Passive Components

This session will provide an overview of new developments in planar filters with multi-functional capabilities and miniaturized footprint. It will cover concepts allowing to incorporate the co-designed functionality of attenuation, cross over and reflection cancellation. Miniaturization techniques leading to self-packaged filters will also be discussed.

This session provides a deep dive into the design of advanced non-planar filters. The content includes innovative dielectric resonator diplexer designs, novel design concepts that help improve filter selectivity, advanced practices in miniaturizing filter size, and novel technologies for filter realization.

This session will cover new synthesis and RF design techniques to effectively realize advanced transfer functions. Design techniques allowing the prediction of the filtering transfer function from RF measurements will also be presented. Novel design techniques for compact mm-wave RF filters will be discussed.

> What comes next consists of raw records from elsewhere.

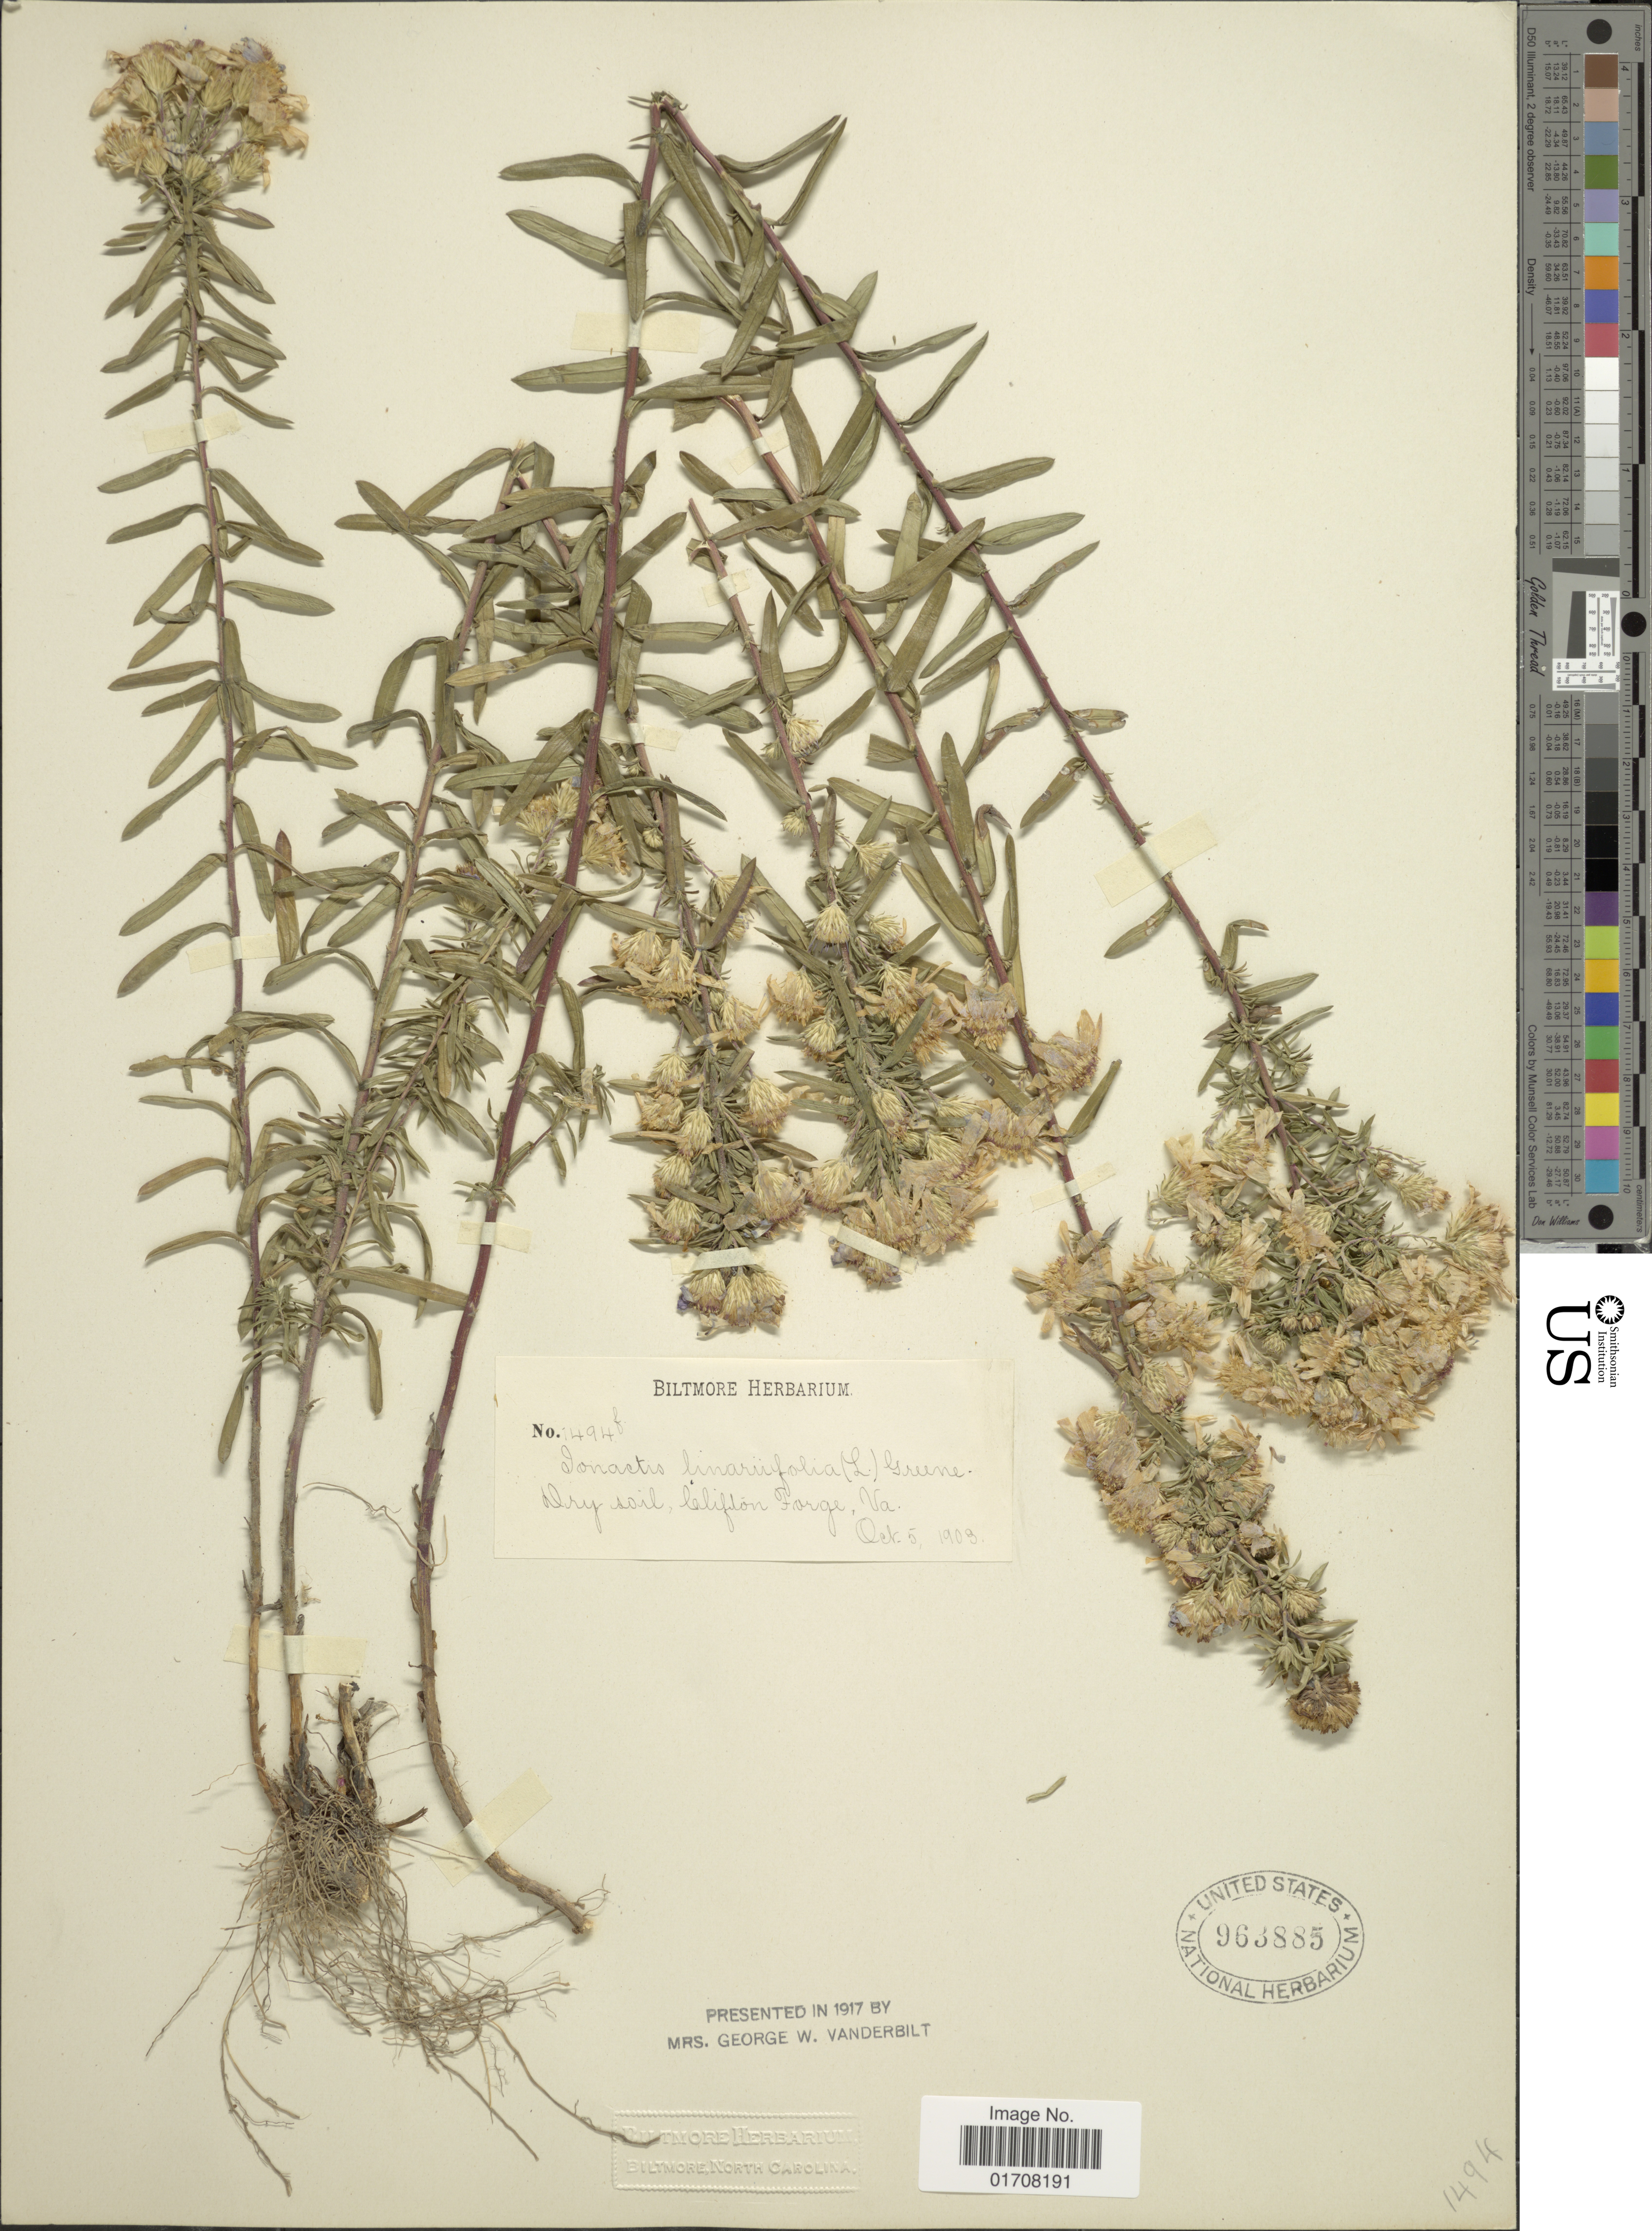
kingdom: Plantae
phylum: Tracheophyta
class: Magnoliopsida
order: Asterales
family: Asteraceae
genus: Ionactis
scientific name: Ionactis linariifolia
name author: (L.) Greene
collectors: ex herb. Biltmore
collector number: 1494f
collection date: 1903-10-05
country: United States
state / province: Virginia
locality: Clifton Forge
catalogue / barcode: US 963885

In this session you will see the latest advances in passive components realized in non-planar technologies. The papers discuss advanced designs such as power dividers and combiners, combiners with filtering functions, antennas with integrated functionality, rotary joints and waveguide loads.

In this session, we report exciting advances in integrated passive devices mainly for CMOS and SOI technologies. For example, two SOI RF switches with a series triple-coupled transformer topology demonstrate suitability for compact mm-wave systems, with IP3 levels exceeding 81.5dBm. An SOI digital step attenuator features an ultrawide bandwidth of DC to 51GHz, sub-5dB insertion loss, and a 3.1° RMS phase error. A 10–17GHz continuously tunable CMOS bandpass filter, leveraging mode-switching inductors and Q-enhancement techniques, achieves a broad tuning range and enhanced selectivity. Finally, an ultra-compact D-band Substrate-Integrated-Waveguide (SIW) filter shows the potential of SIW filters for on-chip mm-wave circuit integration.

This session introduces numerous advanced mm-wave in-package radiating and waveguiding structures at frequencies up to G-band.

This session will present the latest advances in switching technologies for innovative RF and mm-wave circuits. The session will highlight ultra low-loss MEMS switches for high-speed communication systems, wideband CMOS integrated PCM devices. The session will cover BST and PCM based variable capacitors, with super high dynamic range and high-Q. New sub-THz waveguide integrated switches with optical control will also be presented, along with piezoelectric material based modulators.

Radio and mm-wave integration and packaging is emerging as an enabling technology for commercial and defense applications. In this session, we highlight different transmission-line based components and system including SIW technologies for compact phase shifters, couplers, and integration of active and passive elements. Integrated wideband waveguide crossovers for high power routing is presented. Miniaturized wafer-scale hybrid couplers are implemented in two different technologies.

This session introduces multiple state-of-the-art technologies for packaging and integration up to sub-THz frequency bands. Specifically the papers to be presented will cover novel low-loss shielded interconnects for D-band/sub-THz applications, 3D heterogeneous integrated RF glass-interposer system-in-package architectures, novel waveguide launcher in interposer package technologies for automotive imaging radars, highly scalable RF dielets embedded in glass interposer and thin film transmission lines on low-k polymer films.

This session highlights recent innovations in acoustic wave technologies for next-generation communication systems. It covers the design of low-loss SAW filters with wide bandwidths for Wi-Fi 7, as well as frequency and bandwidth optimization of mm-wave thin-film lithium niobate acoustic filters. Additionally, the session introduces miniature, high-coupling resonators based on lithium niobate thin films operating in the 10–30GHz range. The final presentation focuses on a 36GHz periodically poled FBAR with a trilayer piezoelectric material structure, offering promising applications in high-performance frequency devices. These advances demonstrate significant potential for future wireless technologies.

Different approaches for the design of advanced phase-shifting components with co-designed RF functionalities are presented, including quasi-circulator operation, bandpass filtering, and tunable attenuation. Implementations of these RF components in various technologies, such as planar, CMOS, and substrate integrated waveguide with liquid crystal are shown.

This session reports the latest advances in 3D-printing and additive manufacturing of microwave and mm-wave filters, attenuators, interconnects, and transmitters.

This session presents the latest advances in reconfigurable filtering devices. The reconfigurable devices include a multi-throw filtering switch, tunable filters, and an electrical balance duplexer for simultaneous transmit and receive architectures. The tunable filters include a dual-band coaxial filter and a tunable filter using Yttrium Iron Garnet to achieve 8–32GHz frequency tuning.